**Problem details:**
All entries must come back exactly as given, with no pictures in the copy.

Data section Start Marker

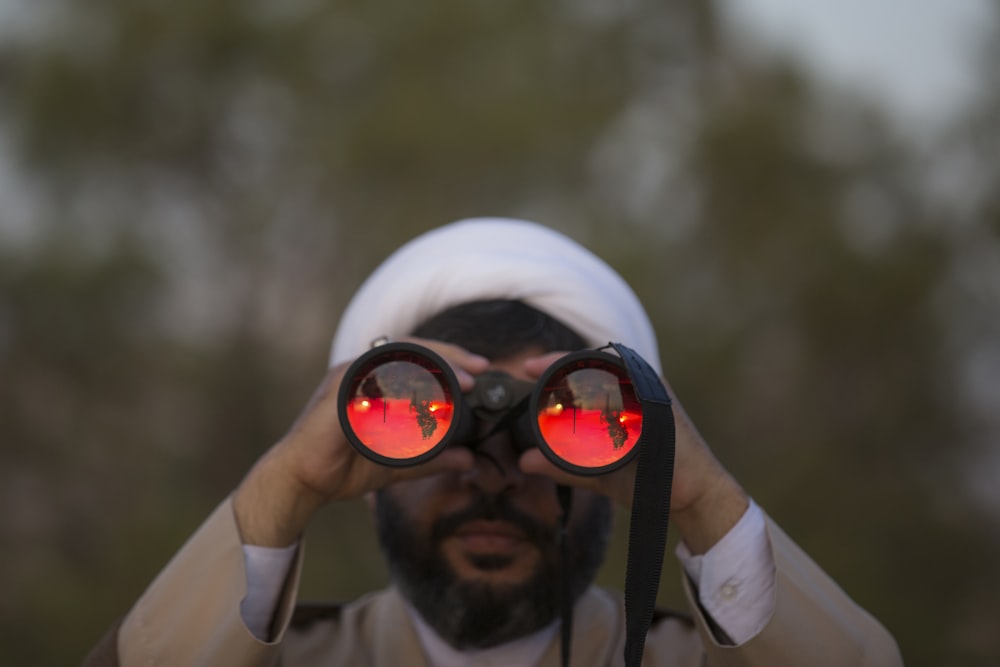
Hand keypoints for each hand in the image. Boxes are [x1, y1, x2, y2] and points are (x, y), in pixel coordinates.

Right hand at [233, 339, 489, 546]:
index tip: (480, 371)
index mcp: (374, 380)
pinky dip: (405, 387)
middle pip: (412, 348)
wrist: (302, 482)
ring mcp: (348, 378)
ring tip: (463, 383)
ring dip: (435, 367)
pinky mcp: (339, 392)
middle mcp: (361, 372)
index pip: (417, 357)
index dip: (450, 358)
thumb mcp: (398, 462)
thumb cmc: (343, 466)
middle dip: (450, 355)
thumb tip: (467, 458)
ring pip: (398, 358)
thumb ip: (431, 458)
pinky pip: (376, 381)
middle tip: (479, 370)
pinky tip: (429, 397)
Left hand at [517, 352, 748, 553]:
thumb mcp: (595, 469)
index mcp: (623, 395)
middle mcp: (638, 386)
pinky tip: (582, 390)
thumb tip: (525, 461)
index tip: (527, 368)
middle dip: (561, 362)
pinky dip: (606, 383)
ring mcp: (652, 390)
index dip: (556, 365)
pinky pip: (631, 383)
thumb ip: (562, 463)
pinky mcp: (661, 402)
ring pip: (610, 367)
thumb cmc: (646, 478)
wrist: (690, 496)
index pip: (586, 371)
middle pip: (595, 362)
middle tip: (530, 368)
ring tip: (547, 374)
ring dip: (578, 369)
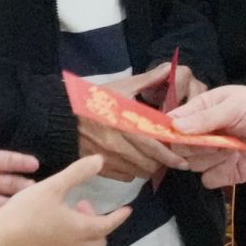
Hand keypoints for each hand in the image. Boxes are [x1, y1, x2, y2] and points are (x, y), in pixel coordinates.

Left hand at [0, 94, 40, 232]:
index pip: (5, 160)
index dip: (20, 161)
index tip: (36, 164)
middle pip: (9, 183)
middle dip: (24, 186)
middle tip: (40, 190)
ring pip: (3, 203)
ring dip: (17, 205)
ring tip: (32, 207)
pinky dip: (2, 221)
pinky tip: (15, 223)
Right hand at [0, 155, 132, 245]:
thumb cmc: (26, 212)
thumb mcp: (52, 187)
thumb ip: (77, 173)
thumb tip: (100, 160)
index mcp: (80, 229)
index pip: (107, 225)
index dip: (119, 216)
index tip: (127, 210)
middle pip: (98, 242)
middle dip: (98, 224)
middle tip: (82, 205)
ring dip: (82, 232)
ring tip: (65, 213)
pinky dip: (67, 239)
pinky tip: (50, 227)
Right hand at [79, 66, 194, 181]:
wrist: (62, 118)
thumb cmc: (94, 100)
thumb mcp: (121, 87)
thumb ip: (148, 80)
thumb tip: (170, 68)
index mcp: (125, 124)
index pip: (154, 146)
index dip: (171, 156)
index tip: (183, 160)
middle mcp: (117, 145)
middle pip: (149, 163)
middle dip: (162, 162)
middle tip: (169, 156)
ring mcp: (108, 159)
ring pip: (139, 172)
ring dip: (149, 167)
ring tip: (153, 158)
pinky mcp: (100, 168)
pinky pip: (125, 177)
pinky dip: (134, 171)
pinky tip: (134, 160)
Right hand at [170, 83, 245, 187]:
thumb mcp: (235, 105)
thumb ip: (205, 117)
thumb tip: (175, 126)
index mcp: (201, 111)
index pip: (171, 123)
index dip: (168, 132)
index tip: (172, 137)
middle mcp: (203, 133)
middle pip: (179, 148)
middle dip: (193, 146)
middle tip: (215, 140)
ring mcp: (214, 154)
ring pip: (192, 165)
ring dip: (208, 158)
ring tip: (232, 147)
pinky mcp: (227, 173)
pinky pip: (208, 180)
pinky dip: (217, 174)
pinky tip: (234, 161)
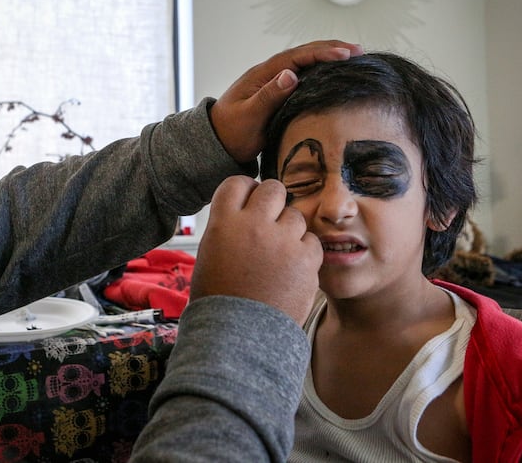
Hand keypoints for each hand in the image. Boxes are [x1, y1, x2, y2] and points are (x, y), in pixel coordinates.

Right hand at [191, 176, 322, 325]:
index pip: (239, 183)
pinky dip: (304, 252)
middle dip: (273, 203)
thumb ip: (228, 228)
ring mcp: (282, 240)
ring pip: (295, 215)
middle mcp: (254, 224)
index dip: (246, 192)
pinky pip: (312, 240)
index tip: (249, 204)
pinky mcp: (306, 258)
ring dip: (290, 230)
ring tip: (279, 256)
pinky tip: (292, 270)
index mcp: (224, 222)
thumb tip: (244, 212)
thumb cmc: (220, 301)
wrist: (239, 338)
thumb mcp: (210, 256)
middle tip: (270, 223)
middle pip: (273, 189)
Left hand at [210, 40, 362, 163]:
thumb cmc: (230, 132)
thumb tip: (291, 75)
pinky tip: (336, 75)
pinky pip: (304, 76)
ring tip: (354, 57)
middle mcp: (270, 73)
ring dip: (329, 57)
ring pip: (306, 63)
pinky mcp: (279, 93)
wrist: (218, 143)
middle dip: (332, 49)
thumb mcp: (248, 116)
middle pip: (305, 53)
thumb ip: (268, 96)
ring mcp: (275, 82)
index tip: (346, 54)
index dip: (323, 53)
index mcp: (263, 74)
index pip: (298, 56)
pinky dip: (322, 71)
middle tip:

Data section End Marker

**Result for this task:**
Hand keypoints for each hand in the image. Boxes are [x1, y1, x2, y2] and points are (x, y), in pixel coordinates.

Right hand at [233, 339, 489, 546]:
index tip: (480, 371)
index mcp: (374, 380)
pinky dip: (405, 387)
middle pip: (412, 348)
wrist: (302, 482)
ring mcp: (348, 378)
ring tip: (463, 383)
ring dip: (435, 367)
pinky mcp: (339, 392)
middle mcp: (361, 372)
index pip: (417, 357)
index dip: (450, 358)
thumb mcp: (398, 462)
thumb cmc: (343, 466)
middle dip: (450, 355)
thumb tip: (467, 458)
ring pip: (398, 358)
thumb ip: (431, 458)
pinky pip: (376, 381)
middle tip: (479, 370)
pinky tip: (429, 397)
Left hand at [517, 352, 748, 553]:
thumb mcp: (595, 469)
index mcp: (623, 395)
middle mcp: (638, 386)
pinky tip: (582, 390)
thumb tip: (525, 461)
index tip: (527, 368)
middle dip: (561, 362)
pinky dip: (606, 383)
ring mcp: (652, 390)
index dip: (556, 365)
pinky pip: (631, 383)
thumb ip: (562, 463)
pinky mcp: (661, 402)
ring pip: (610, 367)
thumb cmc: (646, 478)
wrist: (690, 496)
index pip: (586, 371)
middle pip: (595, 362)
middle tip: (530, 368)
ring tip: (547, 374)
ring dip: (578, 369)
Hand keypoints for each hand in the image. Boxes are [x1, y1, x2, y2] and points are (x, y), in pixel coordinates.

Left hand at [0, 94, 40, 232]:
index pip: (5, 160)
index dip: (20, 161)
index tip: (36, 164)
middle pip: (9, 183)
middle dip: (24, 186)
middle tip: (40, 190)
ring pip: (3, 203)
ring dip: (17, 205)
ring tip: (32, 207)
pinky dip: (2, 221)
pinky tip: (15, 223)
Right hand at [0, 155, 132, 245]:
thumb cmc: (26, 212)
thumb mcp: (52, 187)
thumb ip: (77, 173)
thumb tip: (100, 160)
index mcp: (80, 229)
index pip: (107, 225)
index dip: (119, 216)
index tip: (127, 210)
middle pip: (98, 242)
middle dip: (98, 224)
middle tip: (82, 205)
ring dip: (82, 232)
ring tip: (65, 213)
pinky dip: (67, 239)
pinky tip: (50, 227)
Right hand at [79, 66, 194, 181]:
wrist: (62, 118)
thumb cmc: (94, 100)
thumb mcp: (121, 87)
thumb ip: (148, 80)
thumb tip: (170, 68)
index mcp: (125, 124)
index pip: (154, 146)
index dip: (171, 156)
index tip: (183, 160)
middle mcp: (117, 145)
middle pip: (149, 163)
middle dip: (162, 162)
middle tip: (169, 156)
ring mcp: (108, 159)
ring pip: (139, 172)
ring dip: (149, 167)
ring tip: (153, 158)
pinky mcp: (100, 168)
pinky pip: (125, 177)
pinky dip: (134, 171)
pinky tip: (134, 160)
Right hand at [170, 83, 245, 187]:
thumb mcp: (235, 105)
thumb ip: (205, 117)
thumb tip: (175, 126)
index mcp: (201, 111)
index pip: (171, 123)
index dip: (168, 132)
index tip: (172, 137)
middle mcp: (203, 133)
middle pip: (179, 148)
middle dip: (193, 146)
middle tip: (215, 140)
ring mcp: (214, 154)
ring pip: (192, 165)
ring dip: (208, 158)
ring tip: (232, 147)
pinky mcp: (227, 173)
pinky pip: (208, 180)
pinky dip: (217, 174)
pinky tip: (234, 161)
Hand keypoints for each hand in the image. Boxes are [x1, y1, x2, y2] and points are (x, y), in pixel coordinates.

Right hand at [191, 176, 322, 325]:
index pip: (239, 183)
pinky dip: (304, 252)
middle dip: (273, 203)
thumb ip: (228, 228)
ring mcp: (282, 240)
ring pip: (295, 215)
middle mcp: (254, 224)
index dip: (246, 192)
pinky pip: (312, 240)
index tip: (249, 204)
pinky mcp: (306, 258)
ring dip: (290, 230)
ring tip: (279, 256)
pinky tip: (292, 270)
index mcp: (224, 222)
thumb tip: (244, 212)
thumb cmc: (220, 301)
wrist: (239, 338)
thumb mcp: (210, 256)
middle tip: (270, 223)
middle pip: (273, 189)
Left hand at [210, 40, 362, 163]:
thumb cmc: (230, 132)
thumb tip: (291, 75)
pinky tip: (336, 75)
pinky pip: (304, 76)
ring tip: (354, 57)
middle mcp: (270, 73)
ring dip: (329, 57)
ring pip: (306, 63)
pinky mcp: (279, 93)
wrist: (218, 143)
middle dip: (332, 49)
thumb mcp: (248, 116)
middle pip: (305, 53)
thumb ip: (268, 96)
ring mcp: (275, 82)
index tip: (346, 54)
index dip: (323, 53)
index mcp: (263, 74)
index pip: (298, 56)
pinky dip: (322, 71)
middle tip:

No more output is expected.